(Physical quantity readout data)
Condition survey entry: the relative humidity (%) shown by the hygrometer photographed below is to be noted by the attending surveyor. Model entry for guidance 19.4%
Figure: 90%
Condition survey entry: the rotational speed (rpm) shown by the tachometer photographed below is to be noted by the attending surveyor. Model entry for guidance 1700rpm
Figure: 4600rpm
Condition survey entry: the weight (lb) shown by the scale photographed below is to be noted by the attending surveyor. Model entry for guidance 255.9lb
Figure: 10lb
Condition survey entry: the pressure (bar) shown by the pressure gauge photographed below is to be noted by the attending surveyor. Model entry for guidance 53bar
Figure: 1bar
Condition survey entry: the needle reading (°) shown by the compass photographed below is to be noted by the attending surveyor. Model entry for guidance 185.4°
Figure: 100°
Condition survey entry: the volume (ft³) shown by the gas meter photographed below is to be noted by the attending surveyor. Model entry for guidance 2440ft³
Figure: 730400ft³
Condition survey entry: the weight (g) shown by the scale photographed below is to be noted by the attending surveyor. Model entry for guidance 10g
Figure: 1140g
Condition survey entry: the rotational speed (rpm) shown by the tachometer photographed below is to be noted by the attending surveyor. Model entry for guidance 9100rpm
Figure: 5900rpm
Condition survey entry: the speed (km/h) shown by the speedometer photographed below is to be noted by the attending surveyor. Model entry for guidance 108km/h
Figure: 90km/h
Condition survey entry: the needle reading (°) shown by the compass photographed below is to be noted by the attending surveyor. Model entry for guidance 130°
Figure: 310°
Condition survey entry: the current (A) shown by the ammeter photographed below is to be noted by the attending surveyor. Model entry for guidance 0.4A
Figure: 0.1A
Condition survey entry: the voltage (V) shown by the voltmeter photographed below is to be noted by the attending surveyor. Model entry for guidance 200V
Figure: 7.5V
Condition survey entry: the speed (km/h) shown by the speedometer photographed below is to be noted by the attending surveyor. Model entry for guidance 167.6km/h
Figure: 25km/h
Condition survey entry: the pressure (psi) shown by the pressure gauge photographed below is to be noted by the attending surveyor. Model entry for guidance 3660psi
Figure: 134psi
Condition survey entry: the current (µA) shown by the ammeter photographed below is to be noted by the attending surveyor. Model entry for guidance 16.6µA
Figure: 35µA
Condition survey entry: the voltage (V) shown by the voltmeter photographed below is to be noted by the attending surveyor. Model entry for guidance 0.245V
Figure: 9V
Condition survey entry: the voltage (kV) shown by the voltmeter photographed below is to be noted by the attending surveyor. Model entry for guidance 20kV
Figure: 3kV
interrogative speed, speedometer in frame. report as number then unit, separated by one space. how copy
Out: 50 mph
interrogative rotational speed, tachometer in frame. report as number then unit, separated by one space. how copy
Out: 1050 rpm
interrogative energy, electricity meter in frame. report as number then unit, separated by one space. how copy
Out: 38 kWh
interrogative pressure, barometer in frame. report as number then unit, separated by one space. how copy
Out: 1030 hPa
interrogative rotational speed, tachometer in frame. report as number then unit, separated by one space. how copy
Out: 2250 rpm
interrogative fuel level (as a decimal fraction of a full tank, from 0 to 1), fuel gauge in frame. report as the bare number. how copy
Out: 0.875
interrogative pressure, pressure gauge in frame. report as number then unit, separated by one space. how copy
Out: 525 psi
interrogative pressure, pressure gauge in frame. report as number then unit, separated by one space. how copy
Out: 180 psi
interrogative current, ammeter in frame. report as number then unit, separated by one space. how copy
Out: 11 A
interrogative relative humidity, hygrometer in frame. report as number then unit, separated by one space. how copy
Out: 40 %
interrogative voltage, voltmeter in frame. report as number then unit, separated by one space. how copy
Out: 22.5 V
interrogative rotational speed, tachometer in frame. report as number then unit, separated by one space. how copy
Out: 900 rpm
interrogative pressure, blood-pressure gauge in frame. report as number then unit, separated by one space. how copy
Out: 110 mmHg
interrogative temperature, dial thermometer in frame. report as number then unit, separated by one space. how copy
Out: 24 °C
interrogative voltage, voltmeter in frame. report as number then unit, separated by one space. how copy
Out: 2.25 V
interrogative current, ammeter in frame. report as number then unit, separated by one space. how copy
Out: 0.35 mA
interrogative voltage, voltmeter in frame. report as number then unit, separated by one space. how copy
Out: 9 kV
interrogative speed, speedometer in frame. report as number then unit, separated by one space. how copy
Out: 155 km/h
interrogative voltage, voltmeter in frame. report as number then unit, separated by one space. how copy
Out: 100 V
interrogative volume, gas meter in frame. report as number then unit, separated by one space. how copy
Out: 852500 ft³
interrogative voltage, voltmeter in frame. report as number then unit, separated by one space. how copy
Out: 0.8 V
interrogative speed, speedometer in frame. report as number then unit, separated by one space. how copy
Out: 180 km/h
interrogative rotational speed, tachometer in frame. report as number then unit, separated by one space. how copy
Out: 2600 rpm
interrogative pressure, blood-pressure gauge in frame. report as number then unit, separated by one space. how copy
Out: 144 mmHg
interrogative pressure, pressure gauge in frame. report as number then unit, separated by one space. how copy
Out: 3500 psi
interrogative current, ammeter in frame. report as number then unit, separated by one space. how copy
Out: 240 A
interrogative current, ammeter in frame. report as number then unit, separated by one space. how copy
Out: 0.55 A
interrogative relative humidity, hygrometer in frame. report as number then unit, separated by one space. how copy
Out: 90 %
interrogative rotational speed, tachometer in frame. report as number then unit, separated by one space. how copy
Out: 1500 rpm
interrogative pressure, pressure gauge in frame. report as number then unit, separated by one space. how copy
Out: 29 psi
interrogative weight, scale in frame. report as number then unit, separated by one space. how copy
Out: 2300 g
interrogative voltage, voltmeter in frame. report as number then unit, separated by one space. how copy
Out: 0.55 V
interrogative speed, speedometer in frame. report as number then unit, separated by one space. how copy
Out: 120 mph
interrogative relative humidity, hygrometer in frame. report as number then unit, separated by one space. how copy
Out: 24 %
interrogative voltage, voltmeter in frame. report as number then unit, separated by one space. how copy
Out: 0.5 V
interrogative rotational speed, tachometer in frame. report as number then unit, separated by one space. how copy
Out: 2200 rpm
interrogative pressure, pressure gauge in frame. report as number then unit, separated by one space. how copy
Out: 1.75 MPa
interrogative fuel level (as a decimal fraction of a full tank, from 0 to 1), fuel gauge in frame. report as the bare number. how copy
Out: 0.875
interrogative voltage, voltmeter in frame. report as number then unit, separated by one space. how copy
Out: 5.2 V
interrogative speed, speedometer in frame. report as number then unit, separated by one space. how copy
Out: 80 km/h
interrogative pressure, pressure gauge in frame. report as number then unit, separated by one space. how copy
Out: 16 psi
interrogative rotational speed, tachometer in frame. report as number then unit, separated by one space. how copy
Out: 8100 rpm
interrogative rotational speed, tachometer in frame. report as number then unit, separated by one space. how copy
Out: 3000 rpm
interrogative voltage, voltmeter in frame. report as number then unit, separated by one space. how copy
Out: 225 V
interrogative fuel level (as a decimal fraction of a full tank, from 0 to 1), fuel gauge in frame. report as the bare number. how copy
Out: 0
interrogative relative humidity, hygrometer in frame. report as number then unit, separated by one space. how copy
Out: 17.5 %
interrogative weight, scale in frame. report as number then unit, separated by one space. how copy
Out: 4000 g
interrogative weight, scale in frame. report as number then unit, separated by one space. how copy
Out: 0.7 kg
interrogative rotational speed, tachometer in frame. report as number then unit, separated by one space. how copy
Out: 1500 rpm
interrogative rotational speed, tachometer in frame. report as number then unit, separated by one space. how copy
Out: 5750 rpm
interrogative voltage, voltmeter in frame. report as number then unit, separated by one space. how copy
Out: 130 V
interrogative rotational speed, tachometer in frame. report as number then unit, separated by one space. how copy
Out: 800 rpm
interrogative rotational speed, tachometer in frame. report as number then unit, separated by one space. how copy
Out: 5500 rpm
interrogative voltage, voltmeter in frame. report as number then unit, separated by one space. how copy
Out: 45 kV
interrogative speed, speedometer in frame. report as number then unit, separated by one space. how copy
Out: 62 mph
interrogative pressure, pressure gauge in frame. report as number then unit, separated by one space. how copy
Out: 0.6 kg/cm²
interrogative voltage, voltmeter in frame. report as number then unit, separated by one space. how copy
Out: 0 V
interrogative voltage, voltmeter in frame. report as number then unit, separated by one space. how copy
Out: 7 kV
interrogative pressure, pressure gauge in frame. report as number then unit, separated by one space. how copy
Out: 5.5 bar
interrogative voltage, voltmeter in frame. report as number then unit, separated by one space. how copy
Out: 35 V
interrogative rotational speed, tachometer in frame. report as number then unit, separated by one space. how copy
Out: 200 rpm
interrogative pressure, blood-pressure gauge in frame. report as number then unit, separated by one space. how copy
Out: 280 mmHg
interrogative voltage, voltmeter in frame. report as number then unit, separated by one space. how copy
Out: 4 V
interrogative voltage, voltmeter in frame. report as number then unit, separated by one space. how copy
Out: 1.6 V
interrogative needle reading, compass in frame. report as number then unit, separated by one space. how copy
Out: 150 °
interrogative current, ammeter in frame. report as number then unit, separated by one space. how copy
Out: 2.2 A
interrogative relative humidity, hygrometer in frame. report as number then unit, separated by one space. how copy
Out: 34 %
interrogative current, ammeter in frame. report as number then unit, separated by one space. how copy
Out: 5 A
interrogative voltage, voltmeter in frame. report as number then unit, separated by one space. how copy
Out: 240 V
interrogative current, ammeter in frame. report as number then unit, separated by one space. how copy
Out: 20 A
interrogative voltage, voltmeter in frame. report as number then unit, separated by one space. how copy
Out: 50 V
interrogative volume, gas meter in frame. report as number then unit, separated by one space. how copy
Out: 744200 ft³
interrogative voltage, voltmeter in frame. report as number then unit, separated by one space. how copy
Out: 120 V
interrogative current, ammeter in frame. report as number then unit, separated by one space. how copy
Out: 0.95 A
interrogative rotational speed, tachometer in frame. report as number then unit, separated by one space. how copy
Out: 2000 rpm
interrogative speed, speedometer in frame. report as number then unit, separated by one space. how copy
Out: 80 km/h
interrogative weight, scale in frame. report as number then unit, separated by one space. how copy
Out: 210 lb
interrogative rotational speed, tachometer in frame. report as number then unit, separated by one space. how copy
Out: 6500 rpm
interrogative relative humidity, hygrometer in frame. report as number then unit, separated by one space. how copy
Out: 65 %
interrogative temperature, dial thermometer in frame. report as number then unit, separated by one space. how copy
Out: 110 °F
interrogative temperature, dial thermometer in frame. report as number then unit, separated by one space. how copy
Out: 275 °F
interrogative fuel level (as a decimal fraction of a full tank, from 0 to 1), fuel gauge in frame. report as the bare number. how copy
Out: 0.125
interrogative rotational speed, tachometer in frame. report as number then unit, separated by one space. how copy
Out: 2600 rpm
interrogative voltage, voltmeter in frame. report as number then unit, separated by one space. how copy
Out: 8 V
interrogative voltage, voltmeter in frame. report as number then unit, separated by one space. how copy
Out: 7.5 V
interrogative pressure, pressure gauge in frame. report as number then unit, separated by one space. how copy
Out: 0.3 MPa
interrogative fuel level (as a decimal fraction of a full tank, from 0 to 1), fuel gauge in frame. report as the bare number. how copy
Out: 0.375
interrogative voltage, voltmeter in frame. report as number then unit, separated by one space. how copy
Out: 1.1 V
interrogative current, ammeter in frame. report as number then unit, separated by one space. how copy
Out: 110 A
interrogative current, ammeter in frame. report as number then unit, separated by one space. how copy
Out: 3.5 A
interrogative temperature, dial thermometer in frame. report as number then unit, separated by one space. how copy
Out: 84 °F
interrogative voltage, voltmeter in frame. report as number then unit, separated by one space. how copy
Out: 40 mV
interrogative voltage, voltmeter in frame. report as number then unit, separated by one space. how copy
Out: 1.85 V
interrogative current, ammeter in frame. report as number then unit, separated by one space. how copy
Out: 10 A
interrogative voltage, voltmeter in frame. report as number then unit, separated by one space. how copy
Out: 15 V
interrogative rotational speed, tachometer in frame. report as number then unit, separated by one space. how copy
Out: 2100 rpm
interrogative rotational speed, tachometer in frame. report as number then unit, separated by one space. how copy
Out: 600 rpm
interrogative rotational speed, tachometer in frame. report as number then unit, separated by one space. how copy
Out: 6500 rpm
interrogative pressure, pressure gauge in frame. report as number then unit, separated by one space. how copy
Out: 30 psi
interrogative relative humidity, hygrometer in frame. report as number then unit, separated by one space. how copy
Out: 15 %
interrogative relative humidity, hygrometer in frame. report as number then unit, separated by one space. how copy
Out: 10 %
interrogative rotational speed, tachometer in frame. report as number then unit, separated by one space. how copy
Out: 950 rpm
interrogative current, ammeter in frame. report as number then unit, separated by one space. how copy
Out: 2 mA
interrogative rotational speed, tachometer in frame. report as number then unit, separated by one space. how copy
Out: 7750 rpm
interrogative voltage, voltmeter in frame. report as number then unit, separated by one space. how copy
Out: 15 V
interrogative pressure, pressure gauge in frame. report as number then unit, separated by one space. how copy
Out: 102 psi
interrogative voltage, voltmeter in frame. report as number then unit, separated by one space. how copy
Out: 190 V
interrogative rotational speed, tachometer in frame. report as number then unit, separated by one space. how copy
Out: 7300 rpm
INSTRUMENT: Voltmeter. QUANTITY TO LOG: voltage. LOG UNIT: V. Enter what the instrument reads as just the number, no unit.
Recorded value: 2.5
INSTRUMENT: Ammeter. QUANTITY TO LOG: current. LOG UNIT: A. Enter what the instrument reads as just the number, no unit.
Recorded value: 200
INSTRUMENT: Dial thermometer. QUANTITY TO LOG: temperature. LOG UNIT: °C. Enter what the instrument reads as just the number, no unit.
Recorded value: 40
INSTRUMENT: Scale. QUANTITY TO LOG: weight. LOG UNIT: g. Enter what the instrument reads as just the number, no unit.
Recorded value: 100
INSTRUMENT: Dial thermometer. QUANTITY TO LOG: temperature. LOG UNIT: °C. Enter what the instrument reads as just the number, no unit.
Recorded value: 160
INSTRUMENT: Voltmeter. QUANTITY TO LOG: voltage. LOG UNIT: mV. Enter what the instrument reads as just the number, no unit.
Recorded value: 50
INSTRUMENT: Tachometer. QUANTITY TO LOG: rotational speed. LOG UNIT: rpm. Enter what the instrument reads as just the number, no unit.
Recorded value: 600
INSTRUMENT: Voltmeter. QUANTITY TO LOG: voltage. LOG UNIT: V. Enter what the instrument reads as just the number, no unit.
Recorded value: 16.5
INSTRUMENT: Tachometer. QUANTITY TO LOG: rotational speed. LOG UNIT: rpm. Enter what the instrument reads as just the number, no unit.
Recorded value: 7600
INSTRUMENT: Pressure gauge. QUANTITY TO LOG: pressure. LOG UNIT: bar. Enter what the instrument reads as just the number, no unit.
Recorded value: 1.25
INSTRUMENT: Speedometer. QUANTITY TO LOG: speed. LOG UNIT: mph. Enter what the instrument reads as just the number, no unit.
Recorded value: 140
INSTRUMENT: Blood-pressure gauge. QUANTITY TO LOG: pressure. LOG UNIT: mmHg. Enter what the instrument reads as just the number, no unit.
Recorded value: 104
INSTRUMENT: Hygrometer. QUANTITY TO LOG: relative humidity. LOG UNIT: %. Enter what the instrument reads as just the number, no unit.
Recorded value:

**Directions for this task**
Convert the material, from its first line through the line containing "Figure: 1bar", into a JSON list of strings with one string per line and any blank lines omitted.

**Answer to the problem**
[
  "Condition survey entry: the relative humidity (%) shown by the hygrometer photographed below is to be noted by the attending surveyor. Model entry for guidance 19.4%",
  "Figure: 90%",
  "Condition survey entry: the rotational speed (rpm) shown by the tachometer photographed below is to be noted by the attending surveyor. Model entry for guidance 1700rpm",
  "Figure: 4600rpm",
  "Condition survey entry: the weight (lb) shown by the scale photographed below is to be noted by the attending surveyor. Model entry for guidance 255.9lb",
  "Figure: 10lb",
  "Condition survey entry: the pressure (bar) shown by the pressure gauge photographed below is to be noted by the attending surveyor. Model entry for guidance 53bar",
  "Figure: 1bar"
]